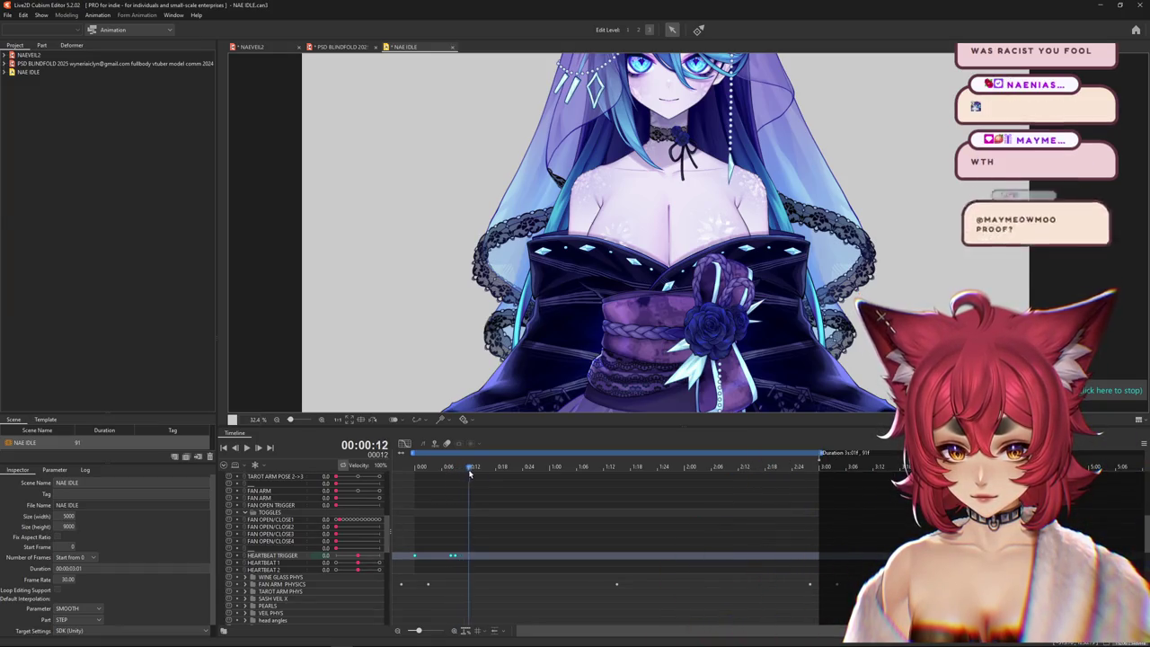
pyautogui.moveTo(357, 556); pyautogui.dragTo(348, 559)
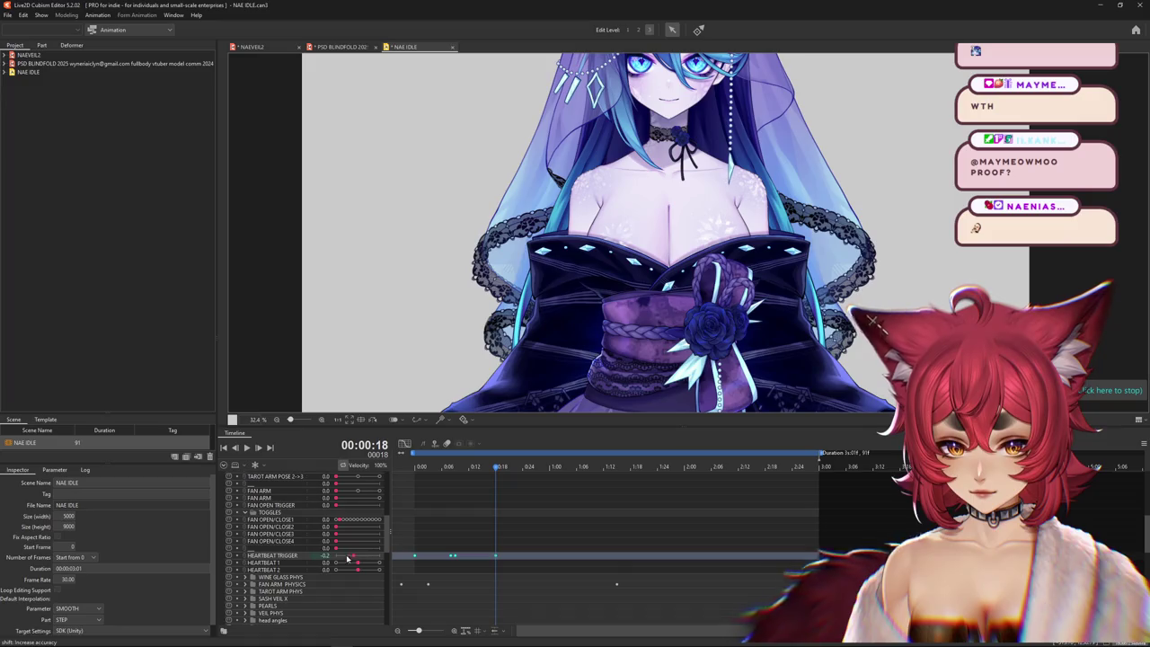
pyautogui.click(500, 468)
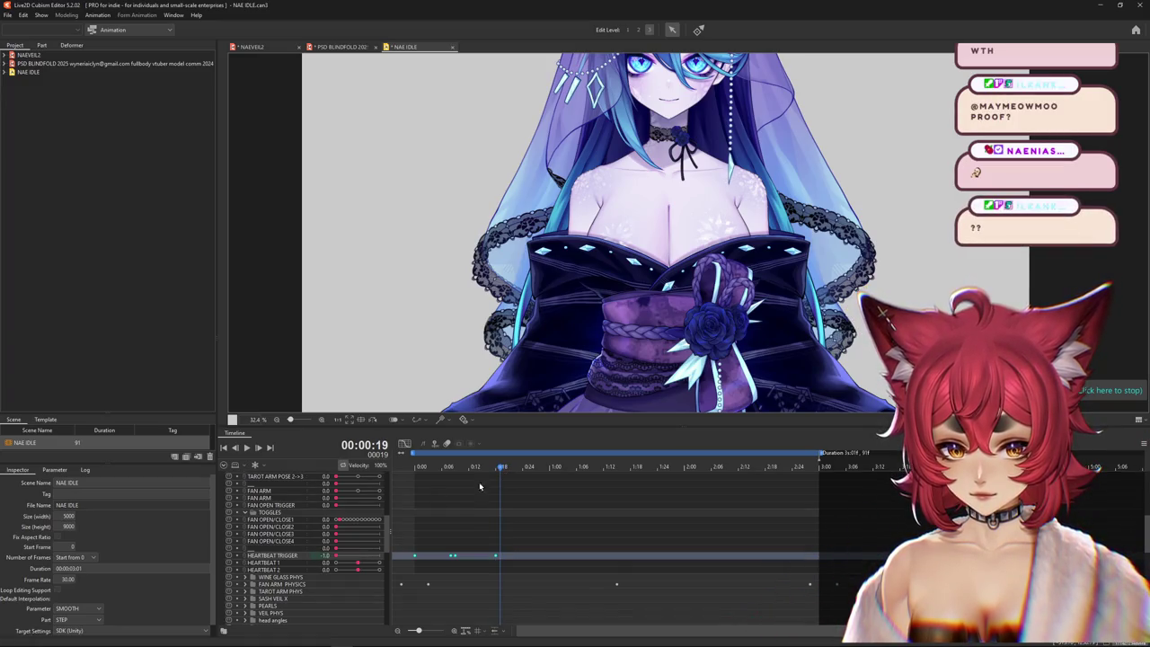
pyautogui.click(336, 557)
pyautogui.press('Right')
pyautogui.press('Right')
pyautogui.press('Right')
pyautogui.press('Right')
pyautogui.press('Right')
pyautogui.press('Right')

**********

Work instruction - Every line above that holds the string "click" should be copied into the answer.

Answer for the task -
pyautogui.click(500, 468)
pyautogui.click(336, 557)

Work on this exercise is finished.